**Your instructions**
Put the lines running from the start of the items through the line containing "conocimientos, tienes la" into a numbered list, omitting blank lines. Leave the pictures out of the answer.

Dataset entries
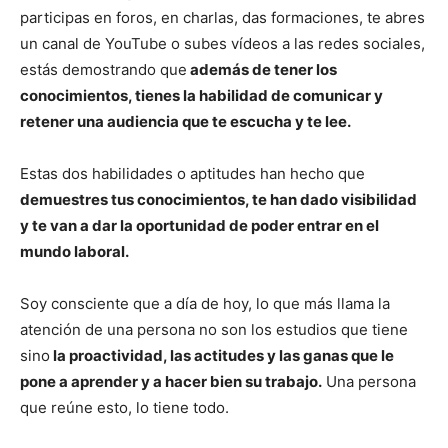
participas en foros, en charlas, das formaciones, te abres
un canal de YouTube o subes vídeos a las redes sociales,
estás demostrando que
además de tener los
conocimientos, tienes la habilidad de comunicar y
retener una audiencia que te escucha y te lee.
Estas dos habilidades o aptitudes han hecho que
demuestres tus conocimientos, te han dado visibilidad
y te van a dar la oportunidad de poder entrar en el
mundo laboral.
Soy consciente que a día de hoy, lo que más llama la
atención de una persona no son los estudios que tiene
sino
la proactividad, las actitudes y las ganas que le
pone a aprender y a hacer bien su trabajo.
Una persona
que reúne esto, lo tiene todo.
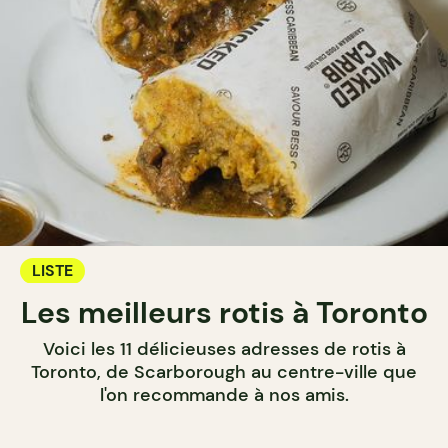
LISTE
Les meilleurs rotis à Toronto
Voici les 11 délicieuses adresses de rotis à
Toronto, de Scarborough au centre-ville que
l'on recommande à nos amis.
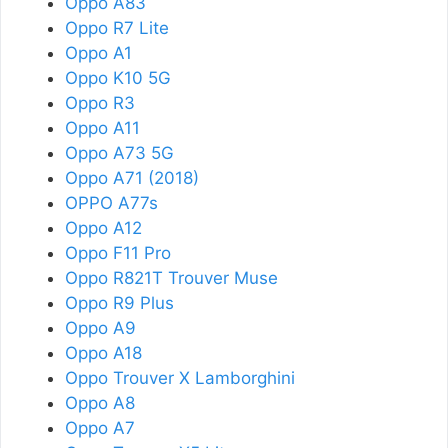
Oppo A83
Oppo R7 Lite
Oppo A1
Oppo K10 5G
Oppo R3
Oppo A11
Oppo A73 5G
Oppo A71 (2018)
OPPO A77s
Oppo A12
Oppo F11 Pro
Oppo R821T Trouver Muse
Oppo R9 Plus
Oppo A9
Oppo A18
Oppo Trouver X Lamborghini
Oppo A8
Oppo A7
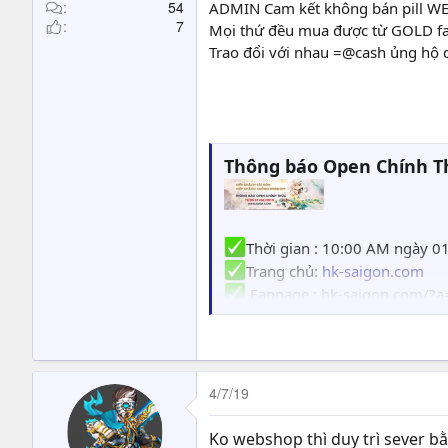
t
54
ADMIN Cam kết không bán pill W
7
e
Mọi thứ đều mua được từ GOLD f
r
Trao đổi với nhau =@cash ủng hộ d
Thông báo Open Chính 
Thời gian : 10:00 AM ngày 0
Trang chủ:
hk-saigon.com
Fanpage : hk-saigon.com/?a
Cam kết không bá
4/7/19
Mọi thứ đều mua 
Trao đổi với nhau
Ko webshop thì duy trì sever b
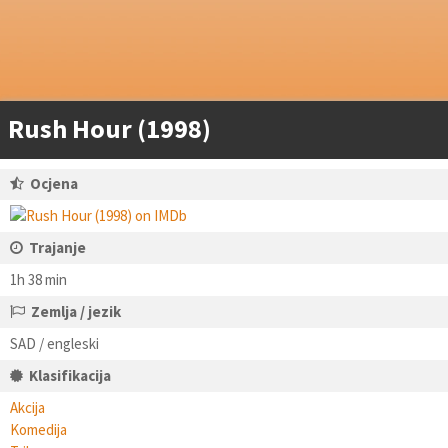
Rush Hour (1998)
Ocjena
Trajanje
1h 38 min
Zemlja / jezik
SAD / engleski
Klasifikacija
Akcija
Komedija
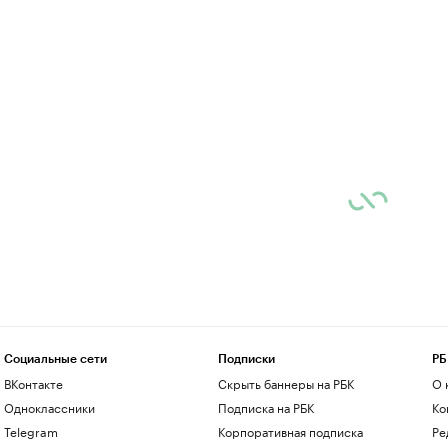
Социальные сети
Подписки
РБ
ВКонтакте
Скрыть баннеры на РБК
О 
Одноклассники
Подписка на РБК
Ко
Telegram
Корпоративная подписка
Ре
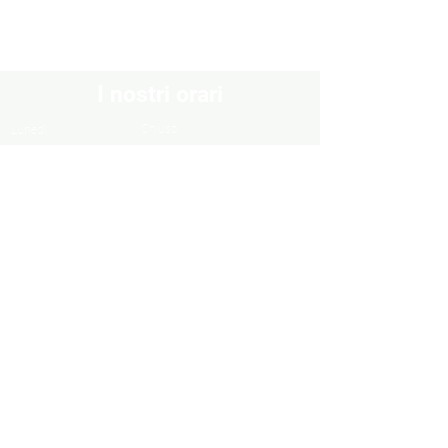
I nostri orari
Chiuso
Lunedì
Dal Martedì al Venerdì
10:30 - 13:00 / 16:00 - 19:30
Sabato
10:00 - 13:00 / 15:00 - 19:00
Domenica
Chiuso
Informazioni
Informazioni legali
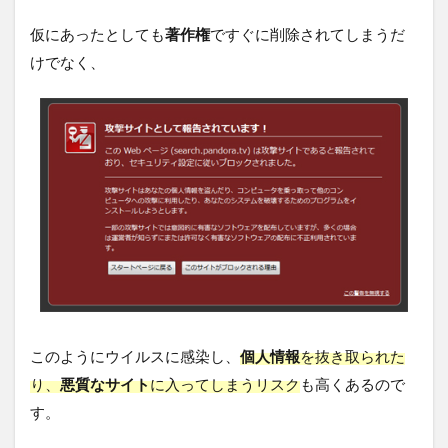
仮にあったとしても
著作権
ですぐに削除されてしまうだ
けでなく、
このようにウイルスに感染し、
個人情報
を抜き取られた
り、
悪質なサイト
に入ってしまうリスク
も高くあるので
す。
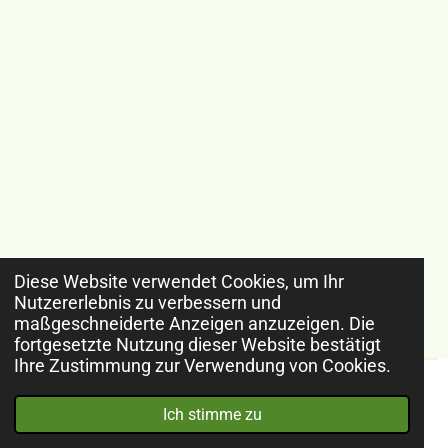
Diese Website verwendet Cookies, um Ihr
Nutzererlebnis zu verbessern und
maßgeschneiderte Anzeigen anzuzeigen. Die
fortgesetzte Nutzung dieser Website bestätigt
Ihre Zustimmung zur Verwendung von Cookies.
© 2024 - 2026 Rainers Onlinewelt
Ich stimme zu
Mit Unterstützung von
Webador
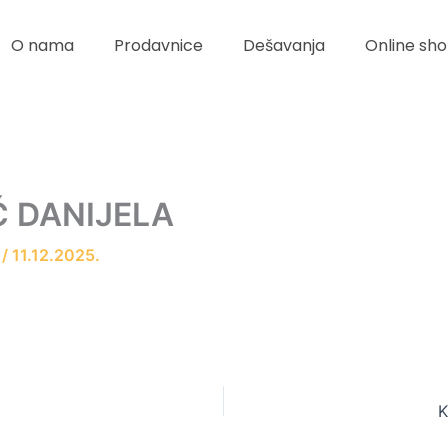
O nama
Prodavnice
Dešavanja
Online sho
Ć DANIJELA
r
/
11.12.2025.
K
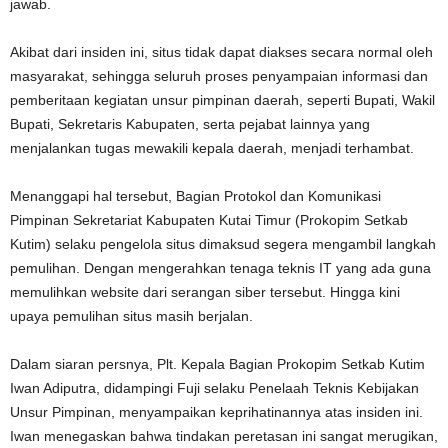
jawab.
Akibat dari insiden ini, situs tidak dapat diakses secara normal oleh
masyarakat, sehingga seluruh proses penyampaian informasi dan
pemberitaan kegiatan unsur pimpinan daerah, seperti Bupati, Wakil
Bupati, Sekretaris Kabupaten, serta pejabat lainnya yang
menjalankan tugas mewakili kepala daerah, menjadi terhambat.
Menanggapi hal tersebut, Bagian Protokol dan Komunikasi
Pimpinan Sekretariat Kabupaten Kutai Timur (Prokopim Setkab
Kutim) selaku pengelola situs dimaksud segera mengambil langkah
pemulihan. Dengan mengerahkan tenaga teknis IT yang ada guna
memulihkan website dari serangan siber tersebut. Hingga kini
upaya pemulihan situs masih berjalan.
Dalam siaran persnya, Plt. Kepala Bagian Prokopim Setkab Kutim
Iwan Adiputra, didampingi Fuji selaku Penelaah Teknis Kebijakan
Unsur Pimpinan, menyampaikan keprihatinannya atas insiden ini.
Iwan menegaskan bahwa tindakan peretasan ini sangat merugikan,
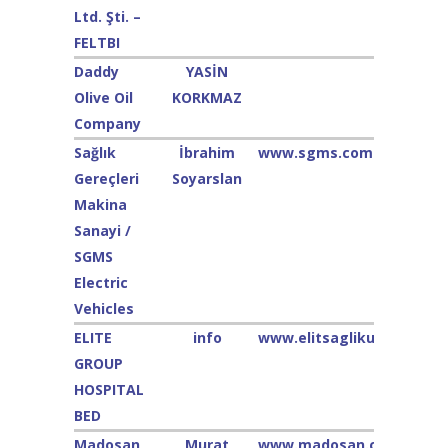
Ltd. Şti. –
FELTBI
Daddy
YASİN
Olive Oil
KORKMAZ
Company
Sağlık
İbrahim
www.sgms.com.tr
Gereçleri
Soyarslan
Makina
Sanayi /
SGMS
Electric
Vehicles
ELITE
info
www.elitsaglikurunleri.c
GROUP
HOSPITAL
BED
Madosan
Murat
www.madosan.com.tr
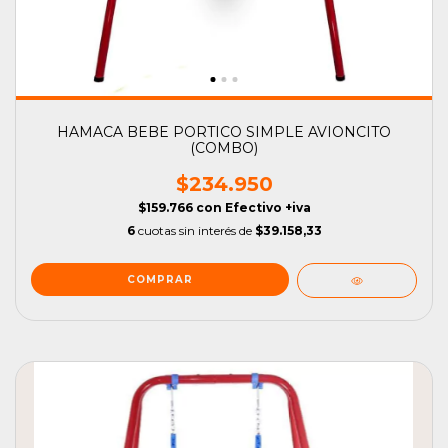
HAMACA BEBE PORTICO SIMPLE AVIONCITO
(COMBO)
$234.950
$159.766
con
Efectivo +iva
6
cuotas sin interés de
$39.158,33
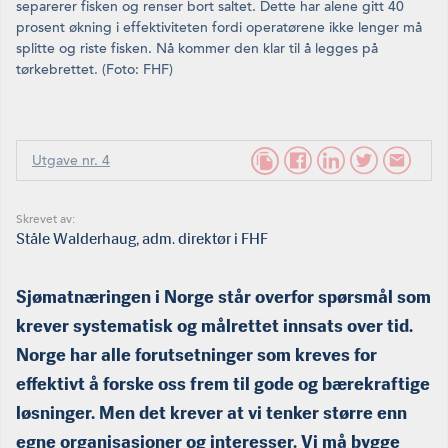
separerer fisken og renser bort saltet. Dette har alene gitt 40
prosent økning i effektiviteten fordi operatørene ikke lenger må
splitte og riste fisken. Nå kommer den klar til å legges på
tørkebrettet. (Foto: FHF)
Utgave nr. 4
Skrevet av:
Ståle Walderhaug, adm. direktør i FHF
Sjømatnæringen i Norge står overfor spørsmål som
krever systematisk og målrettet innsats over tid.
Norge har alle forutsetninger som kreves for
effektivt å forske oss frem til gode og bærekraftige
løsninger. Men det krever at vi tenker større enn
egne organisasjoner og interesser. Vi må bygge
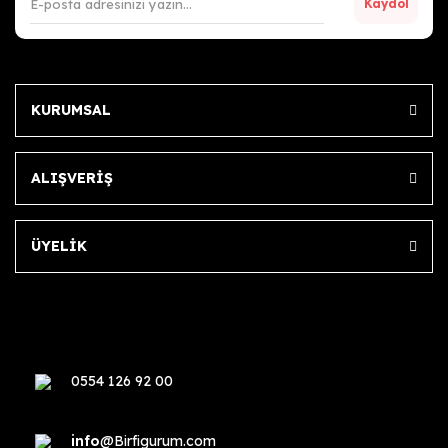
Kaydol
KURUMSAL
ALIŞVERİŞ
ÜYELİK
0554 126 92 00
info
@Birfigurum.com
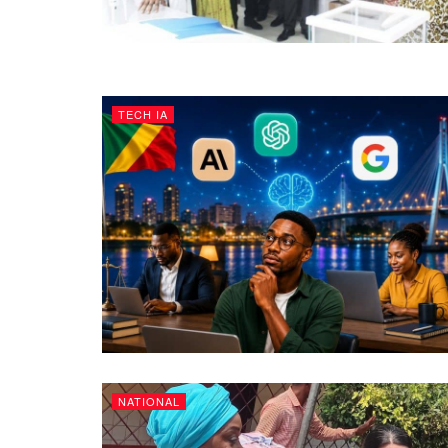
TECH IA
NATIONAL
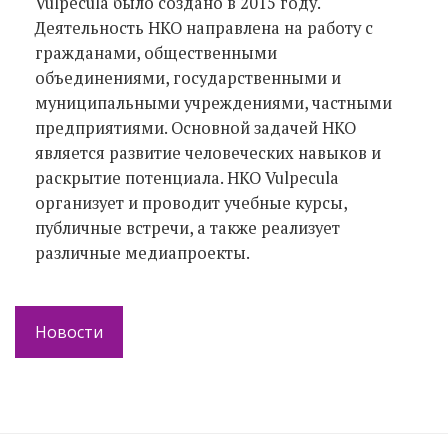
Vulpecula было создано в 2015 году.
Деятельность НКО направлена на работу с
гражданами, общественными
объединениями, государственными и
муниципальными учреждениями, частными
предприятиями. Основной задачей НКО
является развитие человеческих навыков и
раскрытие потенциала. НКО Vulpecula
организует и проводит учебные курсы,
публичные встречи, а также реализует
различные медиапроекты.
Новости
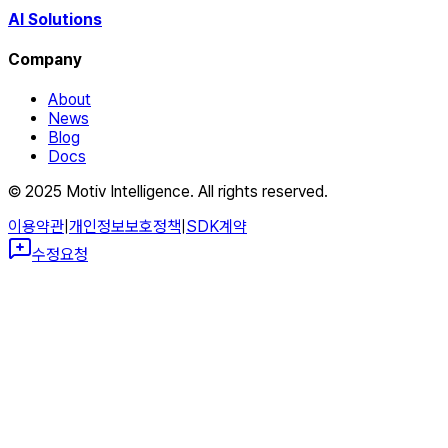
AI Solutions
Company
About
News
Blog
Docs
© 2025 Motiv Intelligence. All rights reserved.
이용약관
|
개인정보보호정책
|
SDK계약
수정요청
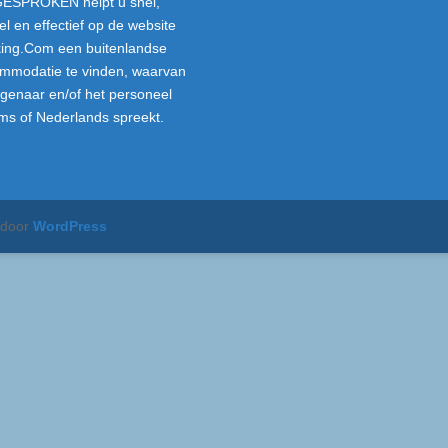
ESPROKEN helpt u snel,
el en effectief op de website
ing.Com een buitenlandse
mmodatie te vinden, waarvan
igenaar en/of het personeel
ms of Nederlands spreekt.
 door
WordPress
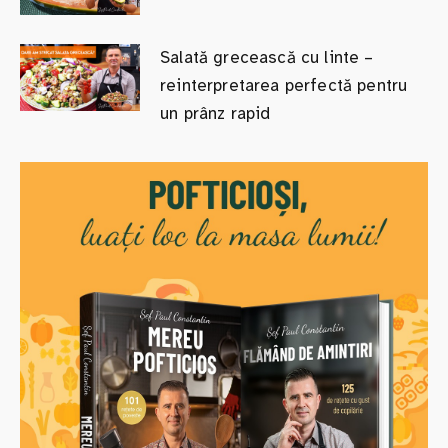
Salată grecească cu linte –
reinterpretarea perfectă pentru
un prânz rapid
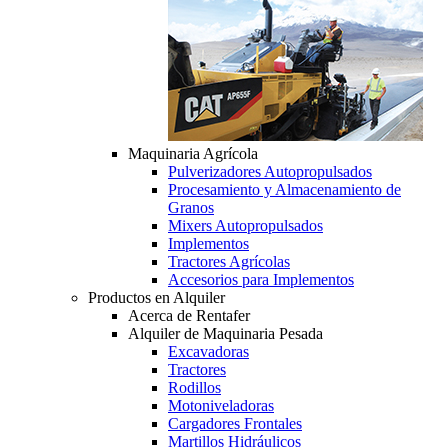
Maquinaria Agrícola
Pulverizadores Autopropulsados
Procesamiento y Almacenamiento de
Granos
Mixers Autopropulsados
Implementos
Tractores Agrícolas
Accesorios para Implementos
Productos en Alquiler
Acerca de Rentafer
Alquiler de Maquinaria Pesada
Excavadoras
Tractores
Rodillos
Motoniveladoras
Cargadores Frontales
Martillos Hidráulicos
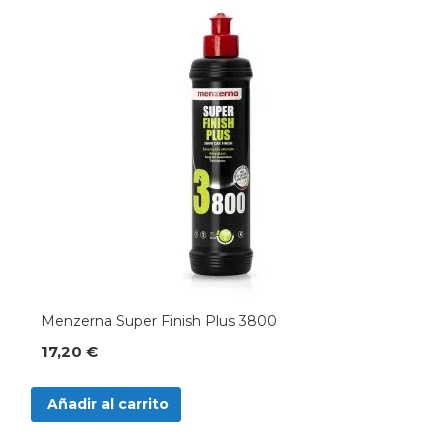
Menzerna Super Finish Plus 3800
17,20 €
Añadir al carrito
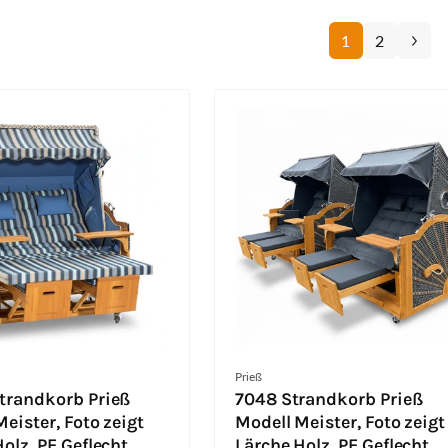
1
2
Anbieter:
Prieß
trandkorb Prieß
7048 Strandkorb Prieß
eister, Foto zeigt
Modell Meister, Foto zeigt
olz, PE Geflecht
Lärche Holz, PE Geflecht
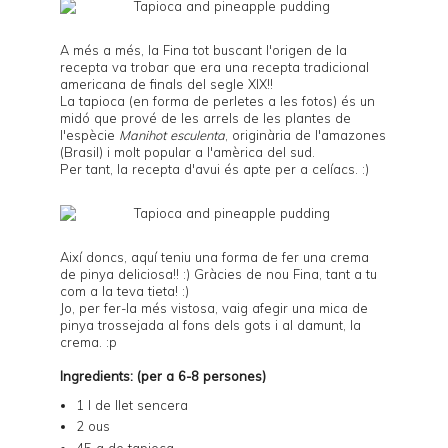
A més a més, la Fina tot buscant l'origen de la
recepta va trobar que era una recepta tradicional
americana de finals del segle XIX!!
La tapioca (en forma de perletes a les fotos) és un
midó que prové de les arrels de les plantes de
l'espècie
Manihot esculenta
, originària de l'amazones
(Brasil) i molt popular a l'amèrica del sud.
Per tant, la recepta d'avui és apte per a celíacs. :)
Així doncs, aquí teniu una forma de fer una crema
de pinya deliciosa!! :) Gràcies de nou Fina, tant a tu
com a la teva tieta! :)
Jo, per fer-la més vistosa, vaig afegir una mica de
pinya trossejada al fons dels gots i al damunt, la
crema. :p
Ingredients: (per a 6-8 persones)
1 l de llet sencera
2 ous
45 g de tapioca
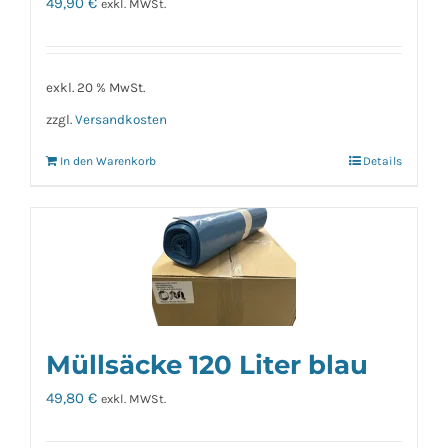
49,90
€
exkl. MWSt.
exkl. 20 % MwSt.
zzgl.
Versandkosten
In den Warenkorb
Details
Müllsäcke 120 Liter blau
49,80
€
exkl. MWSt.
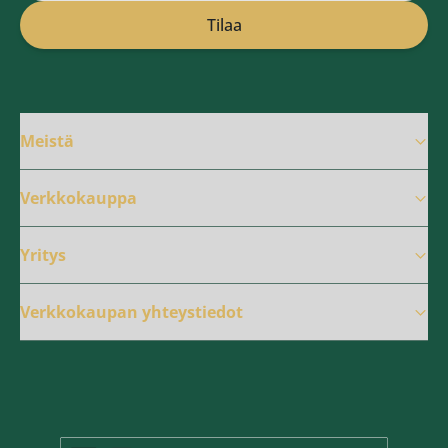
Sähköpostiosoite
Tilaa
Meistä
Verkkokauppa
Yritys
Verkkokaupan yhteystiedot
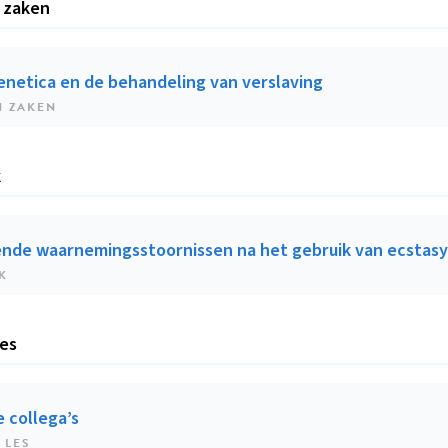
 zaken
netica en de behandeling van verslaving
N ZAKEN
k
ende waarnemingsstoornissen na het gebruik van ecstasy
K
les
 collega’s
 LES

**Answer section**
1. participas en foros, en charlas, das formaciones, te abres
2. un canal de YouTube o subes vídeos a las redes sociales,
3. estás demostrando que
4. además de tener los
5. conocimientos, tienes la habilidad de comunicar y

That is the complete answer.